**Directions**.
Number the lines of the rows below as a list, dropping any blank lines and leaving out the pictures.
****************************************
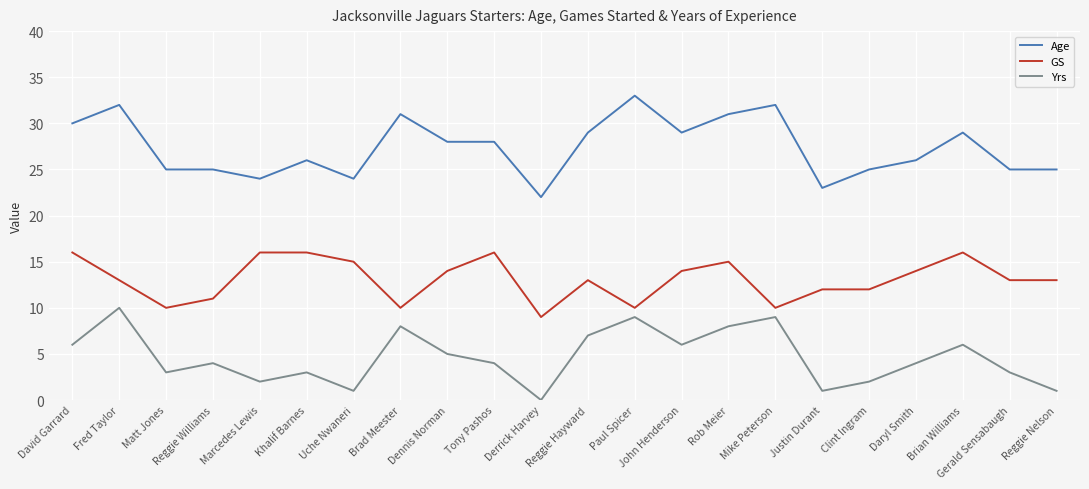

Reading left to right, list all the values displayed in this chart.

Age: David Garrard=30	Fred Taylor=32	Matt Jones=25	Reggie Williams=25	Marcedes Lewis=24	Khalif Barnes=26	Uche Nwaneri=24	Brad Meester=31	Dennis Norman=28	Tony Pashos=28	Derrick Harvey=22	Reggie Hayward=29	Paul Spicer=33	John Henderson=29	Rob Meier=31	Mike Peterson=32	Justin Durant=23	Clint Ingram=25	Daryl Smith=26	Brian Williams=29	Gerald Sensabaugh=25	Reggie Nelson=25
GS: David Garrard=16	Fred Taylor=13	Matt Jones=10	Reggie Williams=11	Marcedes Lewis=16	Khalif Barnes=16	Uche Nwaneri=15	Brad Meester=10	Dennis Norman=14	Tony Pashos=16	Derrick Harvey=9	Reggie Hayward=13	Paul Spicer=10	John Henderson=14	Rob Meier=15	Mike Peterson=10	Justin Durant=12	Clint Ingram=12	Daryl Smith=14	Brian Williams=16	Gerald Sensabaugh=13	Reggie Nelson=13
Yrs: David Garrard=6	Fred Taylor=10	Matt Jones=3	Reggie Williams=4	Marcedes Lewis=2	Khalif Barnes=3	Uche Nwaneri=1	Brad Meester=8	Dennis Norman=5	Tony Pashos=4	Derrick Harvey=0	Reggie Hayward=7	Paul Spicer=9	John Henderson=6	Rob Meier=8	Mike Peterson=9	Justin Durant=1	Clint Ingram=2	Daryl Smith=4	Brian Williams=6	Gerald Sensabaugh=3	Reggie Nelson=1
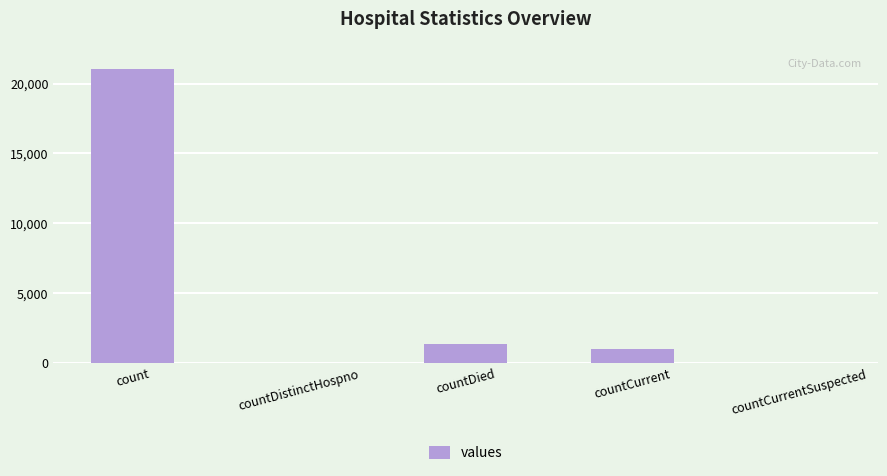

What is the maximum value shown in the chart?

21050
****************************************
**Result of the exercise**.
1. Reading left to right, list all the values displayed in this chart.
2. Age: David Garrard=30	Fred Taylor=32	Matt Jones=25	Reggie Williams=25	Marcedes Lewis=24	Khalif Barnes=26	Uche Nwaneri=24	Brad Meester=31	Dennis Norman=28	Tony Pashos=28	Derrick Harvey=22	Reggie Hayward=29	Paul Spicer=33	John Henderson=29	Rob Meier=31	Mike Peterson=32	Justin Durant=23	Clint Ingram=25	Daryl Smith=26	Brian Williams=29	Gerald Sensabaugh=25	Reggie Nelson=25
3. GS: David Garrard=16	Fred Taylor=13	Matt Jones=10	Reggie Williams=11	Marcedes Lewis=16	Khalif Barnes=16	Uche Nwaneri=15	Brad Meester=10	Dennis Norman=14	Tony Pashos=16	Derrick Harvey=9	Reggie Hayward=13	Paul Spicer=10	John Henderson=14	Rob Meier=15	Mike Peterson=10	Justin Durant=12	Clint Ingram=12	Daryl Smith=14	Brian Williams=16	Gerald Sensabaugh=13	Reggie Nelson=13
4. Yrs: David Garrard=6	Fred Taylor=10	Matt Jones=3	Reggie Williams=4	Marcedes Lewis=2	Khalif Barnes=3	Uche Nwaneri=1	Brad Meester=8	Dennis Norman=5	Tony Pashos=4	Derrick Harvey=0	Reggie Hayward=7	Paul Spicer=9	John Henderson=6	Rob Meier=8	Mike Peterson=9	Justin Durant=1	Clint Ingram=2	Daryl Smith=4	Brian Williams=6	Gerald Sensabaugh=3	Reggie Nelson=1
5. What is the maximum value shown in the chart?
6. 21050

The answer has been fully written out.